Now, when you write your vector embedding data to a Feature Group, you get additional benefits above and beyond what is found in existing vector databases: 

• transparent data validation on data ingestion, through declarative support for Great Expectations data validation rules, 
• time travel support for feature groups, crucial for exact reproduction of training datasets using only metadata,
• training dataset creation using vector embeddings (this is particularly important for time-series data, where temporal joins are needed to create point-in-time correct training data),
• efficient retrieval of vector embeddings along with feature data using Hopsworks Feature Query Service.

The upshot of these improvements is that you can treat your vector embeddings as any other data source for AI with Hopsworks Feature Store. You get all the benefits of a feature and vector database in a single platform.

Vector Similarity Search API

The vector similarity search API is designed for ease of use, enabling developers to seamlessly integrate similarity search into their applications. Users provide the target embedding as a search query to a feature group as well as a nearest neighbor count k, and it returns k rows of features that contain the approximately closest embedding vectors from the feature group. You can also provide a filter that is pushed down to the vector database, filtering out unwanted rows.

search_query = "News articles about Lionel Messi"

# Similarity search returning k=3 nearest neighbors 
news_fg.find_neighbors(model.encode(search_query), k=3)

# Similarity search with push-down filters
news_fg.find_neighbors(model.encode(search_query), k=3, filter=news_fg.newstype == "sports")

For creating training datasets using historical embeddings with point-in-time correctness, a feature view provides methods to create training dataset with or without time split.

# Create a training dataset with a time-series split
X_train, X_test, y_train, y_test =
  fv.train_test_split(start_time="20240101", end_time="20240131")

To retrieve feature data at a specific time in the past from the feature group, users can utilize the offline read API to perform time travel.

time_in_past = "19580206"
df = news_fg.as_of(time_in_past).read()

Personalized Recommendations with Retrieval and Ranking

We have a complete personalized recommendations example, based on the Retrieval and Ranking architecture, available in our tutorials to help get you started with using vector similarity search.
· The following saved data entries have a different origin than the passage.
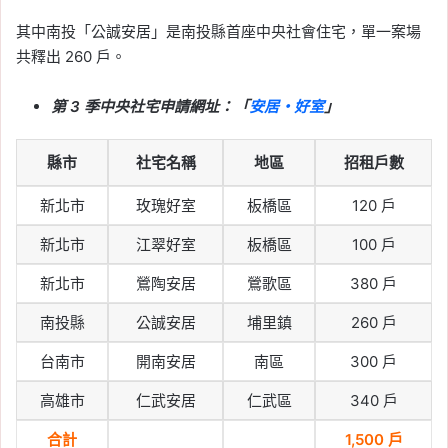
其中南投「公誠安居」是南投縣首座中央社會住宅，單一案場
共釋出 260 戶。
第 3 季中央社宅申請網址：「
安居・好室
」
縣市
社宅名稱
地區
招租戶數
新北市
玫瑰好室
板橋區
120 戶
新北市
江翠好室
板橋區
100 戶
新北市
鶯陶安居
鶯歌區
380 戶
南投縣
公誠安居
埔里鎮
260 戶
台南市
開南安居
南區
300 戶
高雄市
仁武安居
仁武區
340 戶
合計
1,500 戶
In the retrieval and ranking architecture, the second phase reranking of the top k items fetched by first phase filtering is common where extra features are required from other sources after fetching the k nearest items. In practice, it means that an extra step is needed to fetch the features from other feature groups in the online feature store. Hopsworks provides yet another simple read API for this purpose. Users can create a feature view by joining multiple feature groups and fetch all the required features by calling fv.find_neighbors. In the example below, view_cnt from another feature group is also returned in the result.
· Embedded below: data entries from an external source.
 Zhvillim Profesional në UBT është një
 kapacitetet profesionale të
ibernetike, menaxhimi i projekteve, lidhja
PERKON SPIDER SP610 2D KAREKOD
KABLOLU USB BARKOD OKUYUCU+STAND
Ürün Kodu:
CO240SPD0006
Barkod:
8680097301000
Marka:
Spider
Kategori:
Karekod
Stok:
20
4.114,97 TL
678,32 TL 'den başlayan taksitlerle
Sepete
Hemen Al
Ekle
views_fg = fs.create_feature_group(
    name="news_views",
    primary_key=["id1"],
    version=version,
    online_enabled=True
)

fv = fs.create_feature_view(
    name="news_cnt", 
  version=version, 
    query=news_fg.select(["date", "heading", "newstype"]
).join(views_fg.select(["view_cnt"]))
)

fv.find_neighbors(model.encode(search_query), k=5)

Summary 

In this blog, we have introduced the enhanced vector similarity search capabilities in Hopsworks. Explore the notebook example, demonstrating how to use Hopsworks for implementing a news search application. Users can search for news using natural language in the application, powered by the new Hopsworks vector database.